-- Required work --
The data should be written out in full, exactly as it stands, and the pictures dropped.

---- Data shown

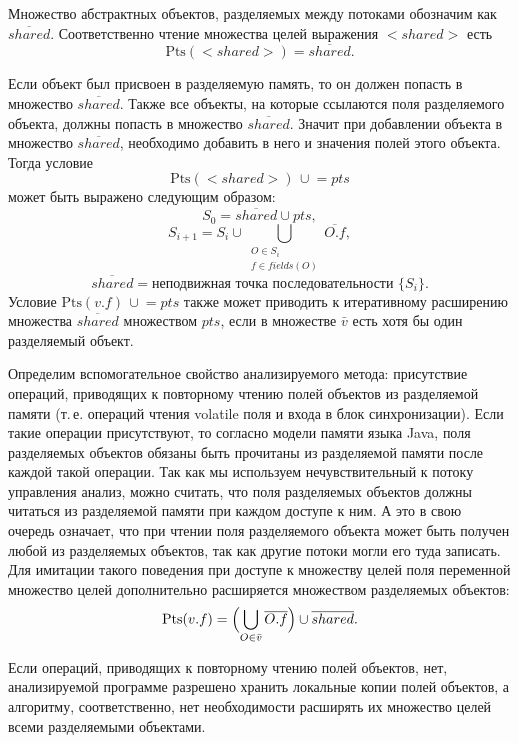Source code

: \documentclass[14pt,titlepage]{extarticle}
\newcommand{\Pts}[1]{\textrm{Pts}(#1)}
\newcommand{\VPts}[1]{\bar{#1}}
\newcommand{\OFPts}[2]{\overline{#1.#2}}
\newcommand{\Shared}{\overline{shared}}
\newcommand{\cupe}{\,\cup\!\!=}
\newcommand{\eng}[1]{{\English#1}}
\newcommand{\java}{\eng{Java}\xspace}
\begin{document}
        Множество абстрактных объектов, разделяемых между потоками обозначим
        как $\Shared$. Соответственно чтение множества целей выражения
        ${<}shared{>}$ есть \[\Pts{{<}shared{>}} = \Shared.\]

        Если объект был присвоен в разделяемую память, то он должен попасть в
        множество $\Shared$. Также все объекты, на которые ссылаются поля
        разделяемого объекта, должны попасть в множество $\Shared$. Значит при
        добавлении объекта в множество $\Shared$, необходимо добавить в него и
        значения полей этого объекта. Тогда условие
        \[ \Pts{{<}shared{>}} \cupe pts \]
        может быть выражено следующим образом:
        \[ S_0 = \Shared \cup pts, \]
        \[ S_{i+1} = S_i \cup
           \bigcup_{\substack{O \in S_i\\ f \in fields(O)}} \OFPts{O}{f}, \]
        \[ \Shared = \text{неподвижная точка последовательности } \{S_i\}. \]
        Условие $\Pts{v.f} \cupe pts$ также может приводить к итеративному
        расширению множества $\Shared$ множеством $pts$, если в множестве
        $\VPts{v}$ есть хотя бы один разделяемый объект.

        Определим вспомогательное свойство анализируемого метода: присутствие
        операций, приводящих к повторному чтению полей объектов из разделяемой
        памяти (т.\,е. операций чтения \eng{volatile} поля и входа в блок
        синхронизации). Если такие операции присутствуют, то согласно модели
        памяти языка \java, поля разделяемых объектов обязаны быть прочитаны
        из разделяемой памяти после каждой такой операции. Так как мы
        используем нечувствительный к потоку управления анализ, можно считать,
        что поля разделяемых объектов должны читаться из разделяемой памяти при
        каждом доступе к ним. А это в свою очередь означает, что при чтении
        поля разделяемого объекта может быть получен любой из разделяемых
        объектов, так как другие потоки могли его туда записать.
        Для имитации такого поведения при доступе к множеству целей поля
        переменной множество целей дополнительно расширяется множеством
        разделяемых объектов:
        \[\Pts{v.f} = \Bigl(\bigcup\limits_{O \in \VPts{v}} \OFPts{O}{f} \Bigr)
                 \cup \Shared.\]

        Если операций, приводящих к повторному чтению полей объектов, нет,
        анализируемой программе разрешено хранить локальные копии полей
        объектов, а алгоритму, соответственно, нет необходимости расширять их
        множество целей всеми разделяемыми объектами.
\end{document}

--------

-- Response to this task --
Source code

: \documentclass[14pt,titlepage]{extarticle}
\newcommand{\Pts}[1]{\textrm{Pts}(#1)}
\newcommand{\VPts}[1]{\bar{#1}}
\newcommand{\OFPts}[2]{\overline{#1.#2}}
\newcommand{\Shared}{\overline{shared}}
\newcommand{\cupe}{\,\cup\!\!=}
\newcommand{\eng}[1]{{\English#1}}
\newcommand{\java}{\eng{Java}\xspace}
\begin{document}
        Множество абстрактных объектов, разделяемых между потоками обозначим
        как $\Shared$. Соответственно чтение множества целей выражения
        ${<}shared{>}$ есть \[\Pts{{<}shared{>}} = \Shared.\]

        Если объект был присвоен в разделяемую память, то он должен попасть в
        множество $\Shared$. Также все объекты, на которые ссылаются поля
        разделяемого объекта, должны попасть в множество $\Shared$. Значит при
        добавлении объекта в множество $\Shared$, необходимо добавить в него и
        значения полей этого объекта. Тогда условие
        \[ \Pts{{<}shared{>}} \cupe pts \]
        может быть выражено следующим образом:
        \[ S_0 = \Shared \cup pts, \]
        \[ S_{i+1} = S_i \cup
           \bigcup_{\substack{O \in S_i\\ f \in fields(O)}} \OFPts{O}{f}, \]
        \[ \Shared = \text{неподвижная точка последовательности } \{S_i\}. \]
        Условие $\Pts{v.f} \cupe pts$ также может приводить к итеративному
        расширению множества $\Shared$ множеством $pts$, если в множестве
        $\VPts{v}$ есть хотя бы один разделяемый объект.

        Определим вспомогательное свойство анализируемого метода: присутствие
        операций, приводящих к повторному чтению полей объектов из разделяемой
        памяти (т.\,е. операций чтения \eng{volatile} поля и входа в блок
        синхронизации). Если такие операции присутствуют, то согласно модели
        памяти языка \java, поля разделяемых объектов обязаны быть прочитаны
        из разделяемой памяти после каждой такой операции. Так как мы
        используем нечувствительный к потоку управления анализ, можно считать,
        что поля разделяемых объектов должны читаться из разделяемой памяти при
        каждом доступе к ним. А это в свою очередь означает, что при чтении
        поля разделяемого объекта может быть получен любой из разделяемых
        объектов, так как другие потоки могли его туда записать.
        Для имитации такого поведения при доступе к множеству целей поля
        переменной множество целей дополнительно расширяется множеством
        разделяемых объектов:
        \[\Pts{v.f} = \Bigl(\bigcup\limits_{O \in \VPts{v}} \OFPts{O}{f} \Bigr)
                 \cup \Shared.\]

        Если операций, приводящих к повторному чтению полей объектов, нет,
        анализируемой программе разрешено хранить локальные копии полей
        объектов, а алгоритму, соответственно, нет необходимости расширять их
        множество целей всеми разделяемыми объектами.
\end{document}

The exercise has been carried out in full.